Store Torv emerged in about year 1200 in connection with the construction of the cathedral. In the first centuries the street was known as Torvegaden (The Square-street) and functioned as a connection between Immervad and the cathedral through Lille Torv. At the time Lille Torv was called Torvet (The Square) and later Gammeltorv (Old Square) and functioned as the center of the town. The square evolved with the city and it was originally formed very differently. The city gate Borgporten (Castle Gate) separated Store Torv from Lille Torv. The gate had a medieval tower and was used by the watchmen of the city at night. In 1685, the gate was torn down because it was an obstacle to traffic, thus removing the barrier between the two squares.

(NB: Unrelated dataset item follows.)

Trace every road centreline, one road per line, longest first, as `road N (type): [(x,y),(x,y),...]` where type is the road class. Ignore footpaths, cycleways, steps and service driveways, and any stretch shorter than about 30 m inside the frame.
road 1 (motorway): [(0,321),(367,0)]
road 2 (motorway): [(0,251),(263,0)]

In medieval times, Store Torv was home to both the cathedral of the Diocese of Aarhus and the City Hall of Aarhus. The square was used for markets, public punishments and official celebrations. Punishments involved whipping or the stocks, but also executions by hanging. The location was convenient due to its proximity to the jailhouse beneath the city hall. In about 1600, executions were relocated to Galgebakken (Gallows-hill) outside the town. The most common use for the square was markets. After the Danish king established rules for when and how markets could be held, it became one of the largest in the town. The market was primarily for vegetables, fruit, horses and cattle. Store Torv was also used for official celebrations such as the king's birthday or New Year's Eve.

== Notable buildings ==
Store Torv is dominated by Aarhus Cathedral from around 1300. The Hotel Royal from 1838 is one of the oldest and most storied hotels in the town. The pharmacy Løveapoteket has been situated at its present location since 1710. Store Torv was previously home to the city hall.